Saturday, 28 February 2009

Why You Should Sell

Why You Should Sell
By Brian Richards and Tim Hanson February 20, 2009 Comments (74)

I can be just as dumb as anybody else. -- Peter Lynch, September 2008
Peter Lynch earned near-30% annual returns running Fidelity Magellan from 1977 to 1990. He's sold millions of books, raised millions for charity, and holds the rare distinction of having a Motley Fool Global HQ conference room named after him.

But in September 2008, Peter Lynch also had the ignominious honor of holding both AIG (NYSE: AIG) and Fannie Mae (NYSE: FNM) in his personal portfolio -- as they dropped 82% and 76%, respectively, during that month alone.


For those of us who have spent our investing careers trying to match the great Peter Lynch … well, if you lost 80% in September, then congratulations -- you did it! If you did better than negative 80%, then you beat the great Peter Lynch.

Invest like Peter Lynch We kid, of course, and we're in no way demeaning Lynch or his illustrious career. Rather, we're just pointing out how hard it's been to avoid a flameout lately. When the blue-chip S&P 500 has dropped some 40% over the course of a year, you know it's bad.

And when companies like Boeing (NYSE: BA) and Adobe Systems (Nasdaq: ADBE) drop more than 50% in the course of a year -- even though they're historically strong operators that appear to have little to do with the crisis on Wall Street -- you know it's rough out there for pretty much everyone.

In other words, even if you don't own AIG or Fannie, you probably own a stock like AIG or Fannie. We sure do. Brian, for example, has ridden Whole Foods Market (Nasdaq: WFMI) from $40 to $12, while Tim has watched pump-maker Colfax sink from $20 on down to $10. Ahem.
We are not aloneAnd while there are many stocks that will recover from this market downturn, it's likely we're all continuing to hold stocks that won't. New research, from Professors Nicholas Barberis and Wei Xiong of Yale and Princeton Universities, gives a name for this tendency. We're exhibiting "realization utility."
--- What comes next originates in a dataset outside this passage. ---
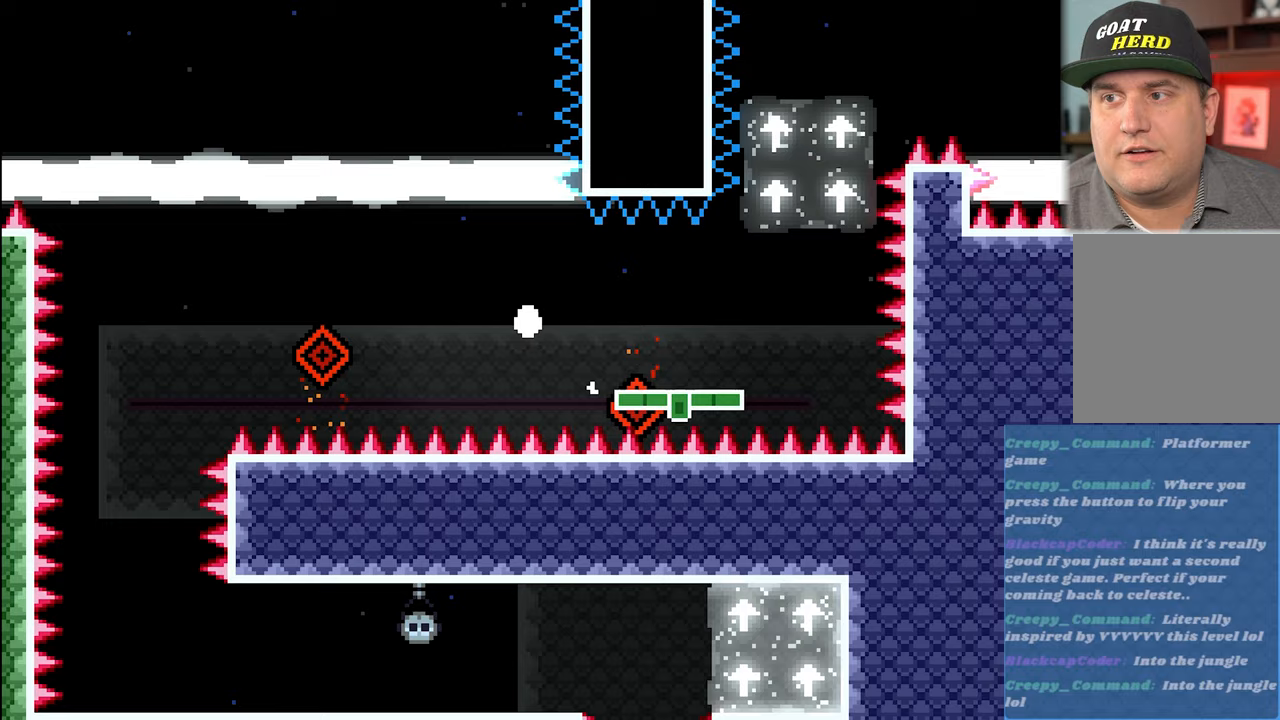
{"buttons": [], "left_stick": "center", "events": [[100, "R2", "up"]]}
Realization utility encourages investors to hang on to stocks that have sunk -- even when those stocks have dim futures. Here's how they explain it:

The authors consider an additional experimental condition in which the experimenter liquidates subjects' holdings and then tells them that they are free to reinvest the proceeds in any way they like. If subjects were holding on to their losing stocks because they thought that these stocks would rebound, we would expect them to re-establish their positions in these losing stocks. In fact, subjects do not re-establish these positions.

That's right. If we force-sold all of your stocks and gave you the cash to reinvest, would you buy the stocks we had just sold? Odds are, you wouldn't.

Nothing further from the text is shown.